Considering a Masters of Nurse Anesthesia program? Nurse anesthetists play a critical role in providing quality care to patients of all ages and backgrounds. Nurse anesthetists provide patient care before, during, and after surgical procedures. Some of their responsibilities might include; pain management consultation, pre-surgery consultation, and post-surgery recovery instruction. Nurse anesthetists are able to administer general or local anesthesia. They also sometimes participate in the surgery itself monitoring the patient’s vital signs and adjusting the anesthesia when needed.
The path to becoming a nurse anesthetist is similar to that taken by nurses pursuing careers in other specializations. The main difference in masters of nurse anesthesia programs may require some unique training and coursework in order to become qualified to provide their specific form of care.

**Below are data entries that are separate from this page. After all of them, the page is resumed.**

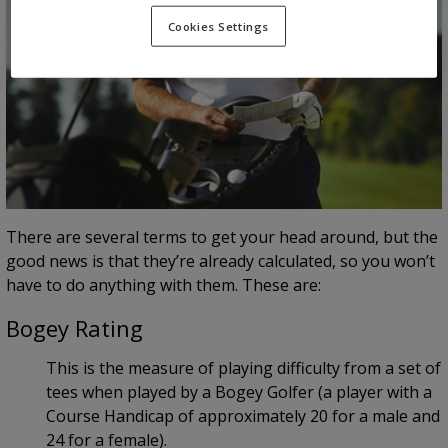
Cookies Settings
There are several terms to get your head around, but the
good news is that they’re already calculated, so you won’t
have to do anything with them. These are:
Bogey Rating
This is the measure of playing difficulty from a set of
tees when played by a Bogey Golfer (a player with a
Course Handicap of approximately 20 for a male and
24 for a female).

According to the American Association of Nurse Anesthetists, licensing to become a certified registered nurse anesthetist typically requires at least a bachelor's degree in nursing1. In addition to this basic requirement, prospective nurse anesthetists must also earn their licensure as a registered nurse, accumulate at least one year of experience in an acute-care environment (such as an intensive-care unit) and pass a certification examination.
Apart from the professional certifications, graduate programs in nurse anesthesia focus on advanced health sciences, and most programs consist of both a classroom and a clinical component2.
Nurse anesthetists work closely with doctors and surgeons before, during and after patient operations. According to the U.S. Bureau of Labor Statistics, nurse anesthetists earned a 2017 median annual salary of $169,450 with jobs expected to grow by 31
percent through 2022.
Due to the highly specialized nature of the training involved in becoming a CRNA, career opportunities for those with the proper certification tend to center around the specific field of nurse anesthesia. However, for those who don't choose to pursue a concentration in nurse anesthesia, the BLS reported that registered nurses earned a 2017 median annual salary of $70,000 with jobs expected to grow by 19 percent through 2022.
Nurses that are interested in developing a highly specialized skill set, or working in an operating and surgical environment might enjoy pursuing a career as a nurse anesthetist. These professionals play an essential role in providing quality patient care for individuals undergoing planned or emergency surgery.